This time last year, I arrived in Buenos Aires (BsAs), Argentina at the early hours of Christmas Day to begin my 2013 Epic Journey. After a restful sleep, I started early to explore the city – alone – on what is typically a day reserved for family and friends.
I know most people if given the choice, they would rather not be on the road during the festive holiday season – solo. Traveling alone can be challenging. Homesickness is common. I relate it to Valentine’s day, when I see lovey dovey couples together, while I’m spending Vday alone or with other single friends. I admit I am a seasoned solo traveler but I know traveling solo can be a daunting and pushing you out of your comfort zone. Personally, I think and know that when one choose to travel solo, one can end up gaining some new perspectives and unexpected experiences, if given the opportunity.I didn’t know what to expect. Would stores be open? Would I find food to eat? Would I be alone all day? What will I encounter? Who will I encounter? Will I be bored? What will happen on Christmas Day 2012??
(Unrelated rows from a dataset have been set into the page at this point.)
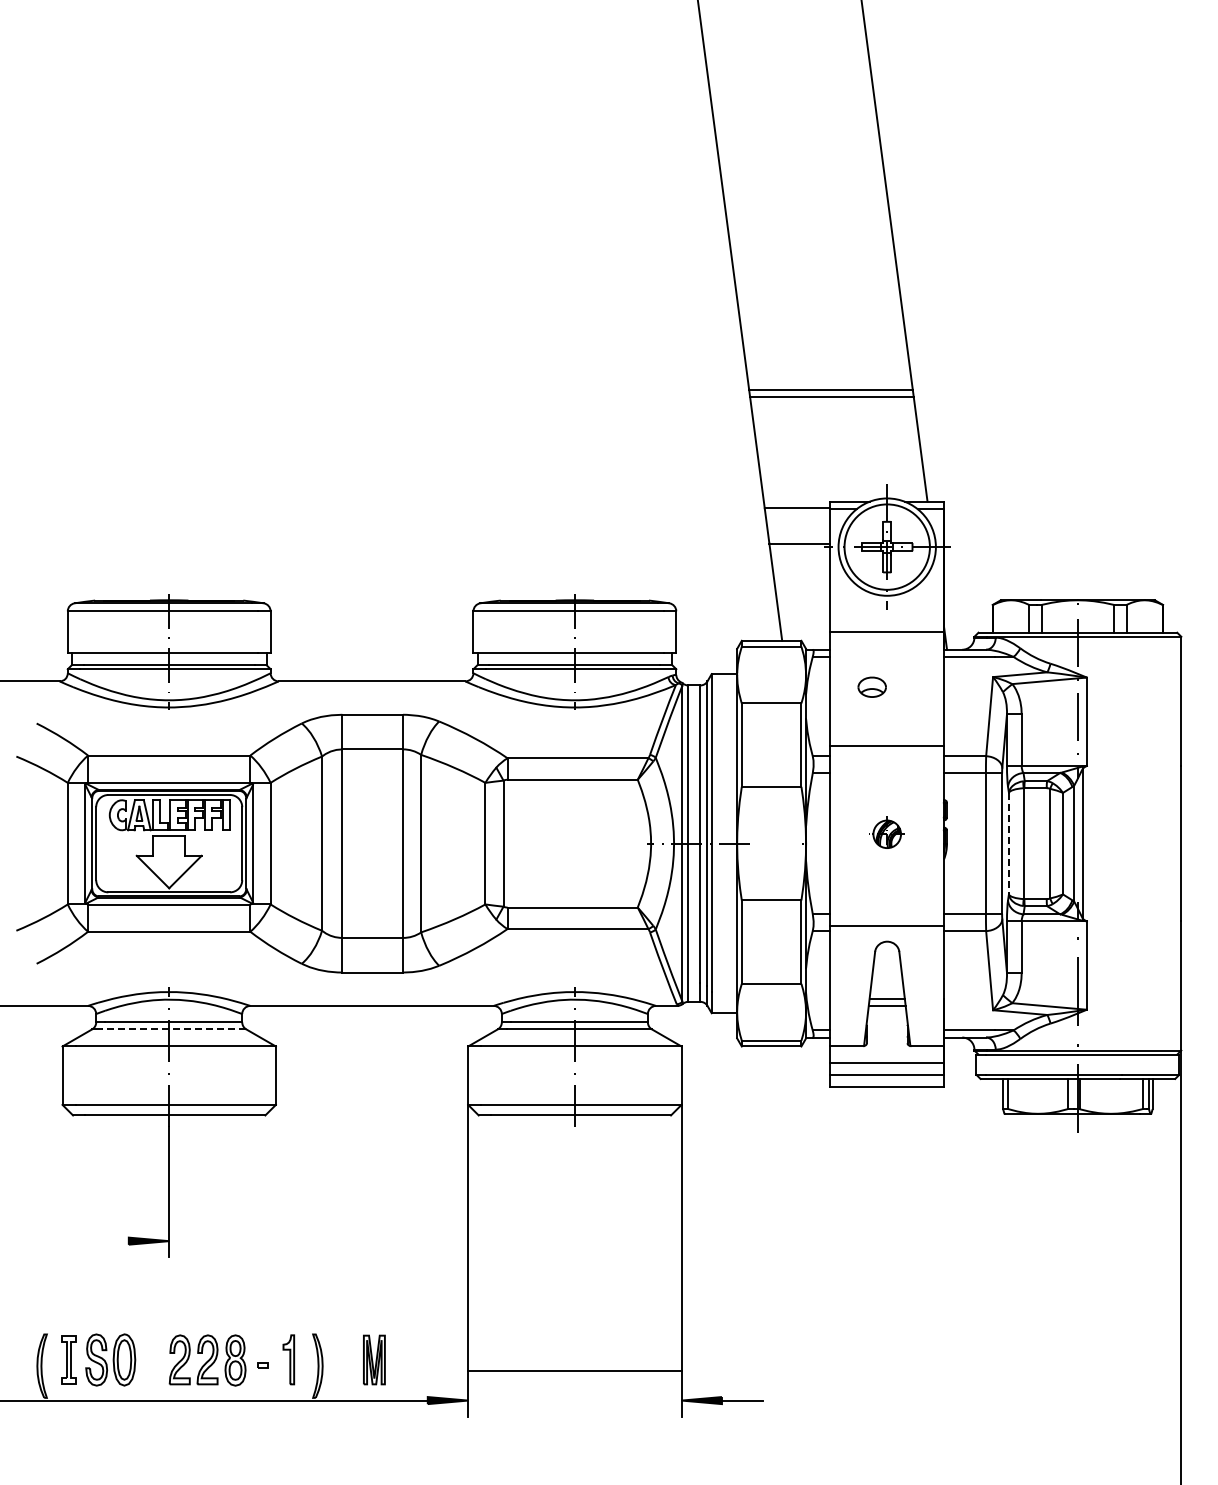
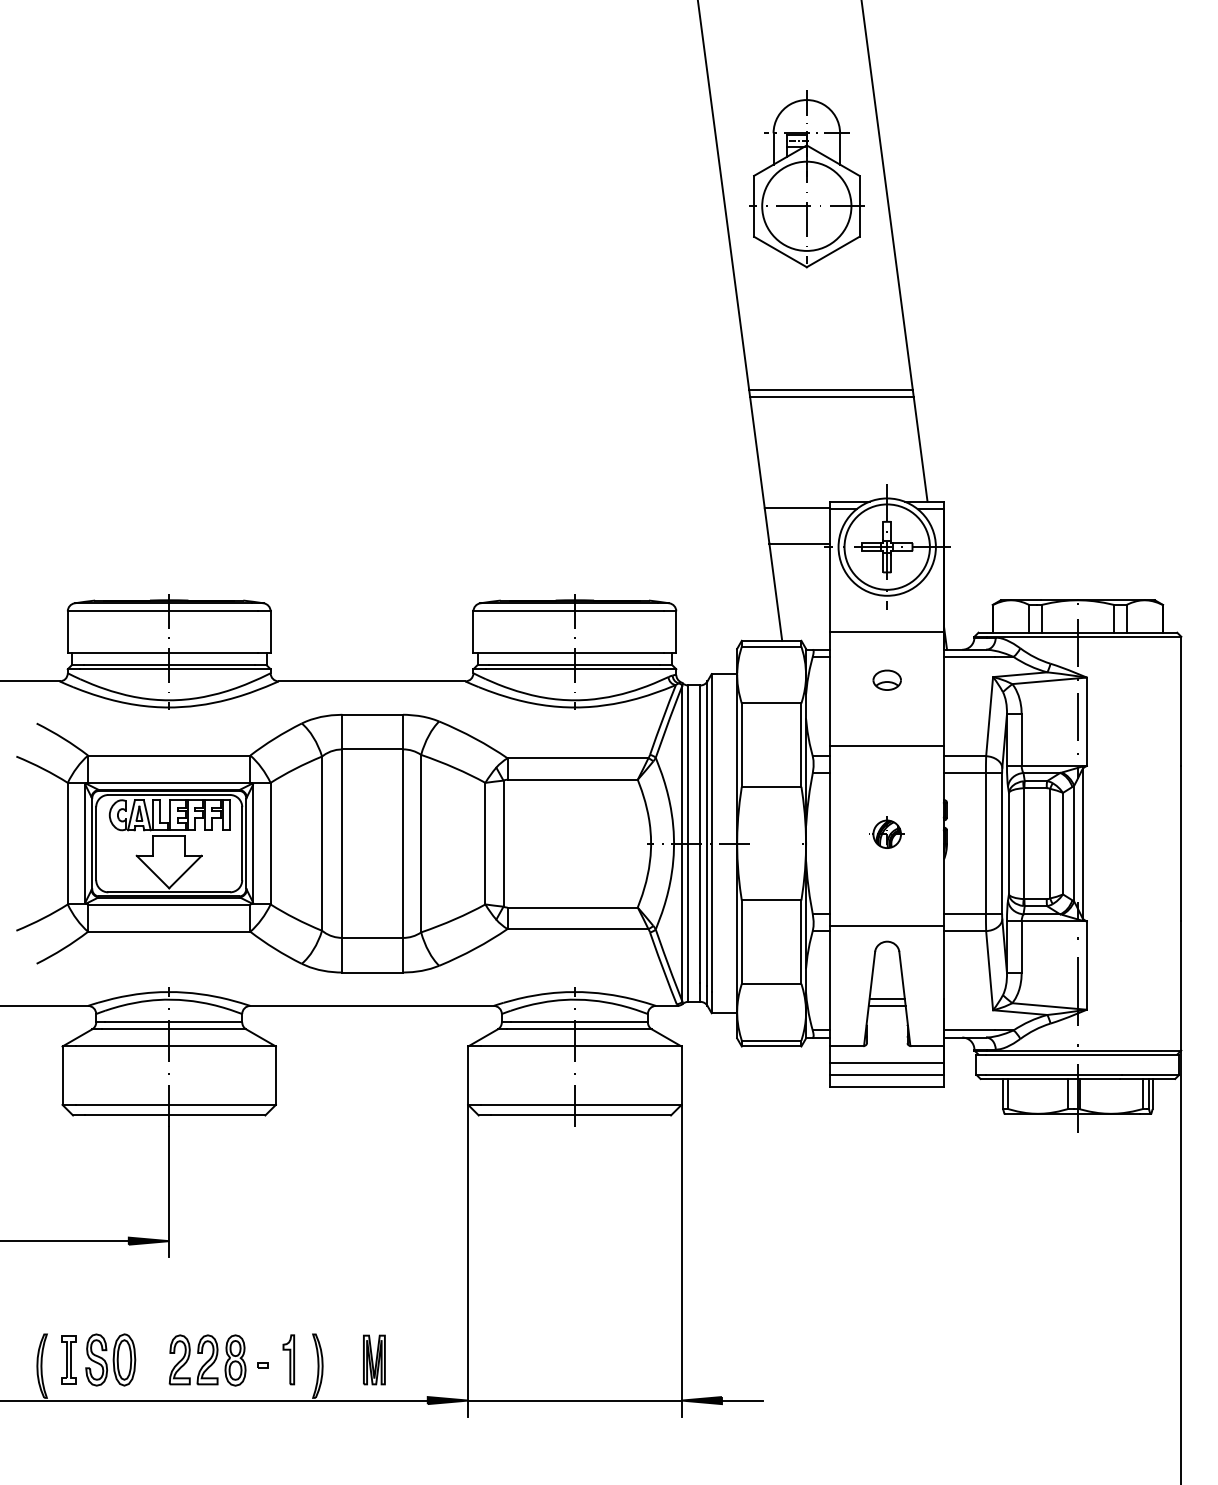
part at (806, 179): none -> present
part at (871, 686) position: (871, 686) -> (886, 679)
line at (1008, 843): dashed -> solid
line at (173, 1029): dashed -> solid
line at (65, 1241): none -> present
line at (574, 1370) position: (574, 1370) -> (574, 1400)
Luckily the hotel I stayed in included a buffet breakfast. I was staying in Retiro, a beautiful neighborhood filled with gorgeous homes and close to the busy street. Avenida del Libertador. Well I found out soon enough, not much was open on Christmas day, though people were out and about.
I chose to do what I’m good at while traveling – Wander and Explore. I wandered over to the famous Cementerio de la Recoleta (Recoleta Cemetery) to pay my respects to Eva Perón, the First Lady of Argentina from 1946 to 1952, and many others who rests there permanently.
What happened was unexpected and fun. While at the cemetery, I started chatting with a couple visiting from San Jose, USA and we ended up exploring the city together. They even treated me to a lovely Christmas lunch together at the Palacio Duhau – Park Hyatt. They had chosen to travel alone, while their kids where home in the States. We shared travel stories and life stories, while a quartet played beautiful music on the lawn.
I believe the Universe looks out for each and everyone of us. The saying “You’re never alone when you’re traveling solo” is also very true in my books. One of the biggest myths surrounding solo travel is that you are ALONE. It is furthest from the truth and reality. From personal experience, it is controlled by me, myself and I. How many people do I want to interact with. Who do I want to connect with and how much – is entirely up to me.
For the remainder of the day, I connected with more travelers and locals with my broken Spanish.
If you’d rather not leave it up to the Universe, take a proactive stance. Check into a hostel instead of a hotel. Hostels are not just for students on tight budgets anymore, so don’t let that stigma stop you. However, all hostels that I’ve encountered – expensive or cheap – are filled with travelers looking to connect with others. Many of them have notice boards with postings for people looking to connect and share experiences. I have done many activities with fellow roommates from hostels. You will meet people even if you check into a private room at a hostel. You have the control. It IS entirely up to you to define your solo travel experience.
Couchsurfing is a great friendly community, not just for budget travelers looking for a couch to crash. There are many forums on there for fellow CSers to meet and enjoy an activity together. Recently, on a trip to NYC, while I was staying with friends, I met up with CSers to enjoy the famous Macy’s Thanksgiving day parade together.
You are never alone – trust me. Chat with the staff in a store. Comment on the weather with a perfect stranger sitting on the park bench. Ask someone for directions. Question if you’re standing in the correct line for the theater. You never know what that remark will take you. An innocent comment could make your day a lot more interesting than if you chose to keep to yourself.